# Symplectic structure and isomorphisms

In his book Mathematical Methods of Classical Mechanics, V.I. Arnold writes

To each vector $\xi$, tangent to a symplectic manifold $(M^{2n},\omega^2)$ at the point $\mathbf{x}$, we associate a 1-form $\omega^1_\xi$ on $TM_\mathbf{x}$ by the formula $$\omega^1_\xi(\boldsymbol{\eta})=\omega^2(\boldsymbol{\eta},\xi)\quad\forall\boldsymbol{\eta}\in TM_\mathbf{x}$$

I see how $\omega^2$ furnishes an isomorphism $\xi\rightarrow \omega^1_\xi$. But then Arnold has the example

In $\mathbb{R}^{2n}=\{(\mathbf{p},\mathbf{q})\}$ we will identify vectors and 1-forms using the Euclidean structure $(\mathbf{x},\mathbf{x})=\mathbf{p}^2+\mathbf{q}^2$. Then the correspondence $\xi\rightarrow\omega^1_\xi$ determines a transformation $\mathbb{R}^{2n}\rightarrow \mathbb{R}^{2n}$.

By "Euclidean structure" I presume he is talking about the Euclidean metric. But I don't see how this isomorphism induces the transformation $\mathbb{R}^{2n}\rightarrow \mathbb{R}^{2n}$ or furthermore how to determine the matrix of this transformation.

And help would be greatly appreciated.

Same as with the symplectic form: $\omega(v) = (u_\omega,v)$ defines the isomorphism between 1-forms and vector fields. When the metric is Euclidean the dual basis to an orthonormal basis corresponds to the basis itself.

• This tells me what I already know.
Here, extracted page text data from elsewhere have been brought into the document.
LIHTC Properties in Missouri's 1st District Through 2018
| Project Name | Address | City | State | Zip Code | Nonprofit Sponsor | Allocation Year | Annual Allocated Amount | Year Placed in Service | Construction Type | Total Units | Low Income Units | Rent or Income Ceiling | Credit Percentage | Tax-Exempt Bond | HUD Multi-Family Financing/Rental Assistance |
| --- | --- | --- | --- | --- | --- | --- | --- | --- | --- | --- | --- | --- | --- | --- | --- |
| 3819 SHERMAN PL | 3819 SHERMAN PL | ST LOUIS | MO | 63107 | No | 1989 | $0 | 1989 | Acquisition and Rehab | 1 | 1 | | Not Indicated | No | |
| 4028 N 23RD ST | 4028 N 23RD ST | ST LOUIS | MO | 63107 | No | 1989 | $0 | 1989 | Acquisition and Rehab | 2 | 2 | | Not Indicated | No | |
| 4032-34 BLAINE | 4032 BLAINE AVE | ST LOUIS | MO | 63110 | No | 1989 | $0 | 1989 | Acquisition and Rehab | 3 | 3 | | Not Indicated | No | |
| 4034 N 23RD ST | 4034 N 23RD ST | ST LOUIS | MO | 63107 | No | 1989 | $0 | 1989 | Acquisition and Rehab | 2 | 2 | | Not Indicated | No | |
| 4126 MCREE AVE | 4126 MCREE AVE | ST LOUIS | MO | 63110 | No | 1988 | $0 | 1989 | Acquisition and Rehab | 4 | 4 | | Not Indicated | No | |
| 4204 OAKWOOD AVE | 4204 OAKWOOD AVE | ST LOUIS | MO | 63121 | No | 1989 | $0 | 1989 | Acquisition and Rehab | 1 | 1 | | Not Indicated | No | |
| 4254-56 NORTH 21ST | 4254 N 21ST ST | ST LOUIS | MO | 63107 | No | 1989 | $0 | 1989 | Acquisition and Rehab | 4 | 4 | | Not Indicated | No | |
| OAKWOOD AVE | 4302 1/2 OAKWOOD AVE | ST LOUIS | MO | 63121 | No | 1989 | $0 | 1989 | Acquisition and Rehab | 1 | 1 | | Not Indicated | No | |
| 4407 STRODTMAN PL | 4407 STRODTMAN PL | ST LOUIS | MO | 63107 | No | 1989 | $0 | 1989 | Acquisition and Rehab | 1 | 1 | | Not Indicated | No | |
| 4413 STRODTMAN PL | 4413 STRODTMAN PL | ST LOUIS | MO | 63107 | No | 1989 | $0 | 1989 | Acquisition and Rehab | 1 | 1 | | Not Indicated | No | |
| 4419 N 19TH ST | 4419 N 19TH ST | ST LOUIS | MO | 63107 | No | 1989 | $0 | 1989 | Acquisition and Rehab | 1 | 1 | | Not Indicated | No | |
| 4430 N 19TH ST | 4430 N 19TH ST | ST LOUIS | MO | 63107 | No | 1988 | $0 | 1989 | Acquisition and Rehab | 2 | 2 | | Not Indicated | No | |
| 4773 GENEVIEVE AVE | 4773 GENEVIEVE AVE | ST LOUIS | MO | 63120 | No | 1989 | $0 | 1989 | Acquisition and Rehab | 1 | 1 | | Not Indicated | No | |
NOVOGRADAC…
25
I don't understand why $\mathbb{R}^{2n}\rightarrow\mathbb{R}^{2n}$ happens and how to determine the matrix of this transformation. Feb 18, 2015 at 13:57
• the matrix is basically written in words in my answer: it is just the identity matrix, of you are implying the matrix of the symplectic form, this is just the standard symplectic form on $\mathbb R^2$ tensor with the $n\times n$ identity matrix. Feb 18, 2015 at 14:05
• He gives the answer in the $\mathbf{p},\mathbf{q}$ basis: \begin{pmatrix} 0 & \mathbb{1} \\ -\mathbb{1} & 0 \end{pmatrix} Feb 18, 2015 at 14:11
• I see how this is symplectic, but what exactly does the transformation mean? Feb 18, 2015 at 14:13
• it's just an isomorphism between 1-forms and vector fields given by a non-degenerate skew-symmetric form. Recall that there is no natural isomorphism between a vector space and its dual, so one usually needs extra structure to define one in a "canonical way". On a symplectic manifold the canonical way is to use the symplectic form (if the manifold happens to be Riemannian as well, or just Riemannian, another possible "canonical" choice is the musical isomorphism). Feb 18, 2015 at 14:16

The linear transformation is the following composition of linear maps:

• Go from $R^n$ to $T_m M$ using the natural identification
• Go from $T_m M$ to $T^*_m M$ with the symplectic form
• Go from $T^*_m M$ to $T_m M$ using the inverse isomorphism given by the metric
• Go again back to $R^n$

(here $M = R^n$ and $m = (q,p)$ By the way, this transformation of course just coincides with the usual symplectic matrix if the symplectic form is the standard one $\omega = d q^i \wedge d p_i$.